In defense of The Electric Slide
May 3, 2012
By Pat Detmer
By the time you read this, I will have married my daughter.
Please do not call the Vice Squad! What I should say instead is that I will have been the officiant at her wedding. This will be my first gig, although The Sainted One has been in high demand ever since he married Newcastle Niece last year.
We can be sure of several things: Someone will cry, the bride and/or groom will get tongue-tied while repeating their vows, one of the groomsmen will have too much to drink, small children will prance and spin on the dance floor, and my two sisters and I will do The Electric Slide.
Some people hate The Electric Slide. I have a girlfriend who so detested it that she declared a ban at her reception, but it broke out anyway. (Note to wedding planners: If you don’t want attendees doing The Electric Slide, it might be a good idea to ask your disc jockey to refrain from playing the song “The Electric Slide.”)

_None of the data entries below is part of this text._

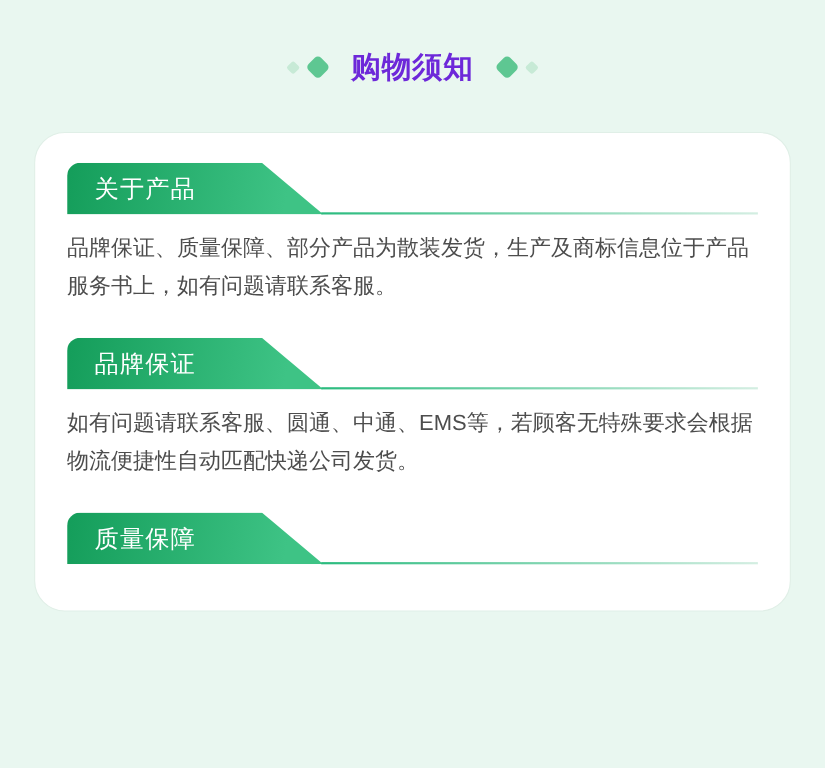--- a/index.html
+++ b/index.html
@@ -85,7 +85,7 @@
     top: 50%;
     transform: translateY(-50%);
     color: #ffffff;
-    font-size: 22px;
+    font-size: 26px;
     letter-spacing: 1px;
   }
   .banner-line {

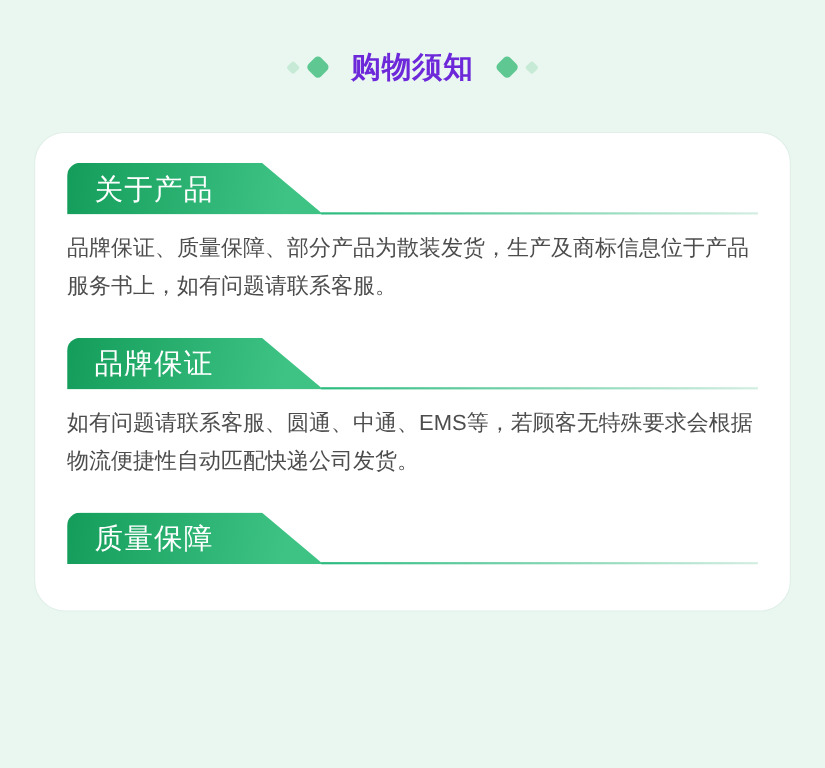--- a/index.html
+++ b/index.html
@@ -145,6 +145,7 @@
         <span class="banner-label">质量保障</span>
         <div class="banner-line"></div>
       </div>
+      <p class="section-body">本店支持7天无理由换货，非质量问题退换货寄回邮费由买家承担，售后人员在签收您的包裹后3-5个工作日核实信息后主动联系您，为您处理。</p>
     </section>
 
   </div>

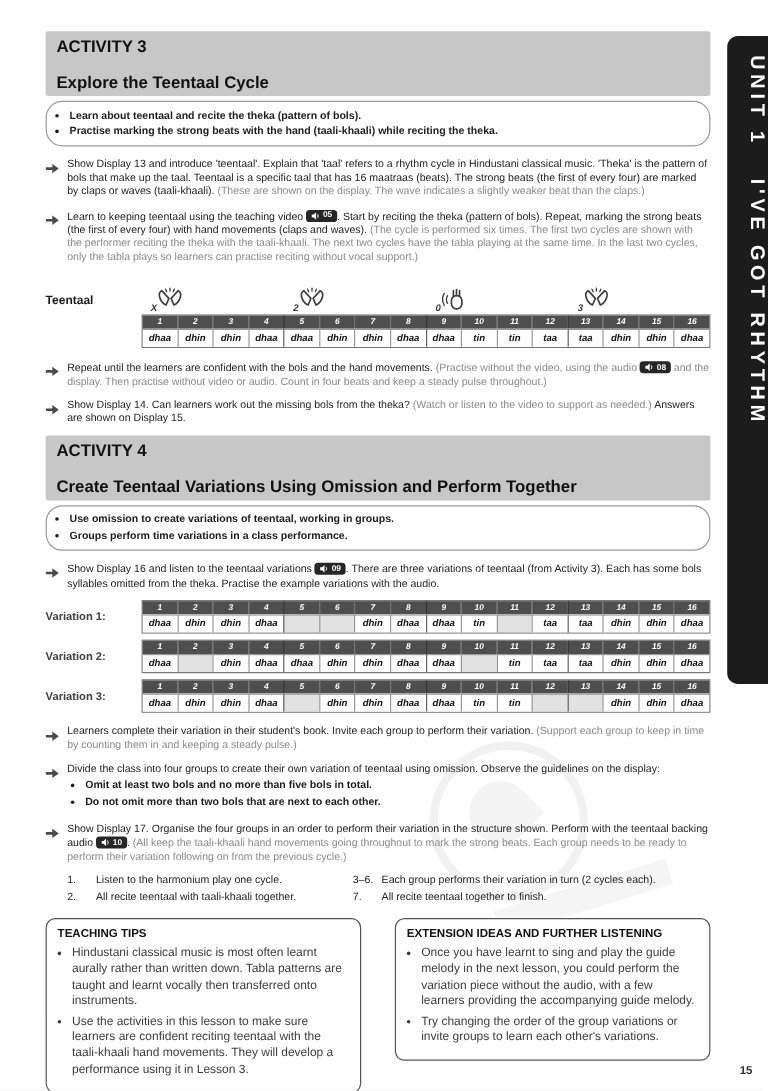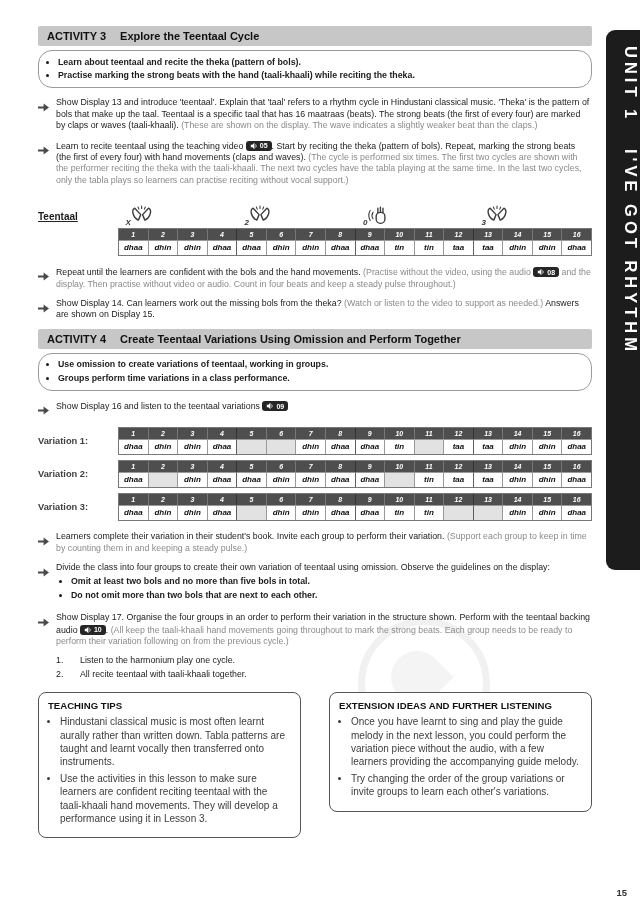--- a/index.html
+++ b/index.html
@@ -8,8 +8,8 @@
   .content{position:absolute;left:38px;top:26px;width:554px;}
 
   
-  .act-bar{background:#c7c7c7;color:#111;font-weight:bold;font-size:11px;
-           padding:4px 9px;display:flex;gap:14px;border-radius:2px;align-items:baseline;}
+  .act-bar{background:#c7c7c7;color:#111;font-weight:bold;font-size:14px;
+           padding:4px 9px;display:flex;gap:14px;border-radius:2px;align-items:baseline;flex-direction:column;}
   .act-label{white-space:nowrap;}
 
   

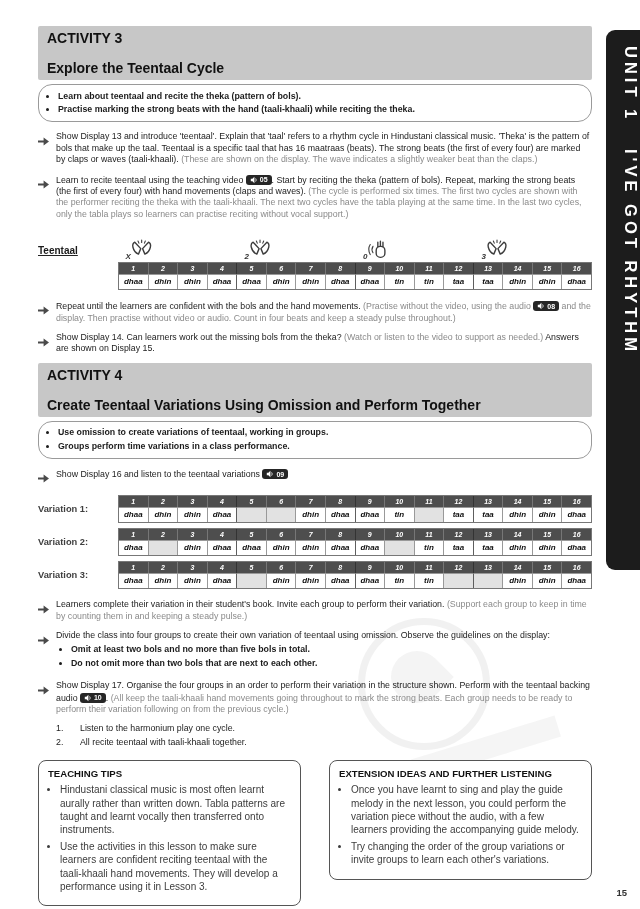--- a/index.html
+++ b/index.html
@@ -122,7 +122,7 @@
               <path d="M0 3.4h5.6V.6L11 4.5 5.6 8.4V5.6H0z" fill="#4a4a4a"></path>
             </svg>
         </span>
-        <p class="step-text"><span class="seg-p">Learn to recite teentaal using the teaching video </span><span class="audio-badge">
+        <p class="step-text"><span class="seg-p">Learn to keeping teentaal using the teaching video </span><span class="audio-badge">
               <svg width="8" height="8" viewBox="0 0 10 10">
                 <path d="M1 3.5v3h2L5.5 9V1L3 3.5z" fill="#fff"></path>
                 <path d="M7 3q1.6 2 0 4" stroke="#fff" fill="none" stroke-width="1"></path>

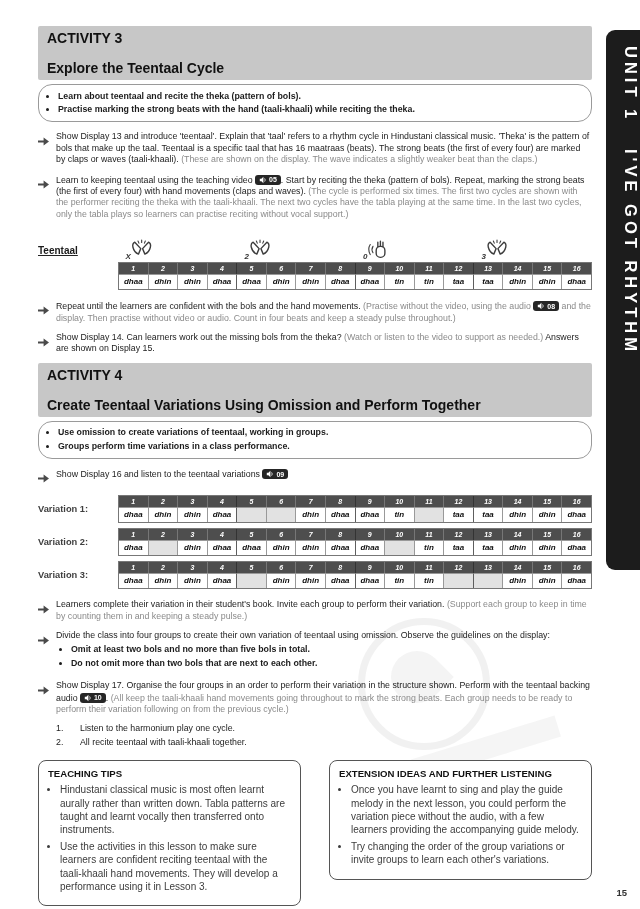--- a/index.html
+++ b/index.html
@@ -30,7 +30,7 @@
 
   
   .teentaal-block{margin:2px 0 10px;}
-  .tt-hands{display:flex;text-decoration:underline;}
+  .tt-hands{display:flex;}
   .tt-label{width:80px;font-size:10px;font-weight:bold;align-self:flex-end;padding-bottom:6px;color:#1b1b1b;}
   .hands-strip{position:relative;flex:1;height:34px;}
   .hand{position:absolute;bottom:1px;display:flex;align-items:flex-end;transform:translateX(-40%);}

There was no line dancing in my Illinois youth, although there was plenty of high-stepping at big oompah-pah family weddings where if you weren’t careful, you might be suffocated by the soft beer bellies of great uncles as they held tight during a polka turn. You could also end up dancing with a broom, but I don’t remember the criteria for being so chosen. I always assumed that this was a German custom, but everything that I’ve read about brooms and dancing at weddings defines it as either African-American or Cajun in tradition, making me wonder once again at the true nature of my heritage, something I’ve pondered before while gazing at childhood pictures of me that appear to have been lifted from a National Geographic article about the lost tribes of the Amazon.
Nothing can clear a dance floor faster than the three Detmer sisters claiming the center of it for The Electric Slide, and there’s not a family function (save funerals) where we haven’t done so. Innocent wedding attendees will scatter and take their respective corners as we — like the carefree children before us — will prance and spin and show everyone that we’ve got what it takes.
And then the day after, we’ll takes what we’ve got, which will be whatever pain-reliever is most handy.